BasePath=/localscratch

Shared=true

# Some nodes have /localscratch1 configured, as localscratch is actually taken by a valid local device setup

NodeName=some_nodes[9995-9999] AutoBasePath=true BasePath=/localscratch1 Shared=true

# Some_nodes2 where we want to use local NVME mounted at localscratch. If this is nvidia kit, we may not want /dev/shm so explicit /tmp

NodeName=some_nodes2[7770-7777] Dirs="/tmp" AutoBasePath=true BasePath=/localscratch Shared=true





David

 

----------

David Simpson - Senior Systems Engineer

ARCCA, Redwood Building,

King Edward VII Avenue,

Cardiff, CF10 3NB                                                                              

 

David Simpson - peiriannydd uwch systemau

ARCCA, Adeilad Redwood,

King Edward VII Avenue,

Caerdydd, CF10 3NB

 

 

From: Jake Longo via slurm-users <slurm-users@lists.schedmd.com>
Date: Wednesday, 4 September 2024 at 16:19
To: slurm-users@schedmd.com <slurm-users@schedmd.com>
Subject: [slurm-users] Configuration for nodes with different TmpFs locations and TmpDisk sizes

External email to Cardiff University - Take care when replying/opening attachments or links.

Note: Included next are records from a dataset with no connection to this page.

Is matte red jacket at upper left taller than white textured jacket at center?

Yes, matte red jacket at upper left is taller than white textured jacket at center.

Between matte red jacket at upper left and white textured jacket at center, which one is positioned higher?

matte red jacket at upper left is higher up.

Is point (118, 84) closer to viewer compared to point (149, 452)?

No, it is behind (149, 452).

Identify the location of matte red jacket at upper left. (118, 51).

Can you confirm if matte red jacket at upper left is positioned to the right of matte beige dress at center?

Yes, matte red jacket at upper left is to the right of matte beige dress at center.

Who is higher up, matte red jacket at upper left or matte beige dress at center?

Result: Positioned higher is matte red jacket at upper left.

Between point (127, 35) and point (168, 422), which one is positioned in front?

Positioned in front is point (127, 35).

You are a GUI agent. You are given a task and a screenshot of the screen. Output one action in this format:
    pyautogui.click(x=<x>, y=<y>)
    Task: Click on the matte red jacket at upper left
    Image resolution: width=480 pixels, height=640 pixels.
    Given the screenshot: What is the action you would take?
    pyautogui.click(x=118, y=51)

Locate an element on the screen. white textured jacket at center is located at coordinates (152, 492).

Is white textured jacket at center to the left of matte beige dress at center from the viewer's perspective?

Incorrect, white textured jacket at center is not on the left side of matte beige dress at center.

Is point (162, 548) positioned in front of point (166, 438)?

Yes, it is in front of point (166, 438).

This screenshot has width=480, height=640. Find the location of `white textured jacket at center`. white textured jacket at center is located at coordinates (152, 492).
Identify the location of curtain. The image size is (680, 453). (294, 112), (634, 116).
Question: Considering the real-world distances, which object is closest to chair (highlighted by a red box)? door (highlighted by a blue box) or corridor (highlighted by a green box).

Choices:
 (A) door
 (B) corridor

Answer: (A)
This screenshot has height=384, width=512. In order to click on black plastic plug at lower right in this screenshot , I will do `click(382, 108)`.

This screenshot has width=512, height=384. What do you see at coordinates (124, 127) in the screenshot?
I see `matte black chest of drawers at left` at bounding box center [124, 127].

Nid ebost mewnol o Brifysgol Caerdydd yw hwn - Cymerwch ofal wrth ateb/agor atodiadau neu ddolenni.

 

Hi,

 

We have a number of machines in our compute cluster that have larger disks available for local data. I would like to add them to the same partition as the rest of the nodes but assign them a larger TmpDisk value which would allow users to request a larger tmp and land on those machines.

 

The main hurdle is that (for reasons beyond my control) the larger local disks are on a special mount point /largertmp whereas the rest of the compute cluster uses the vanilla /tmp. I can't see an obvious way to make this work as the TmpFs value appears to be global only and attempting to set TmpDisk to a value larger than TmpFs for those nodes will put the machine into an invalid state.

 

I couldn't see any similar support tickets or anything in the mail archive but I wouldn't have thought it would be that unusual to do this.

 

Thanks in advance!

Jake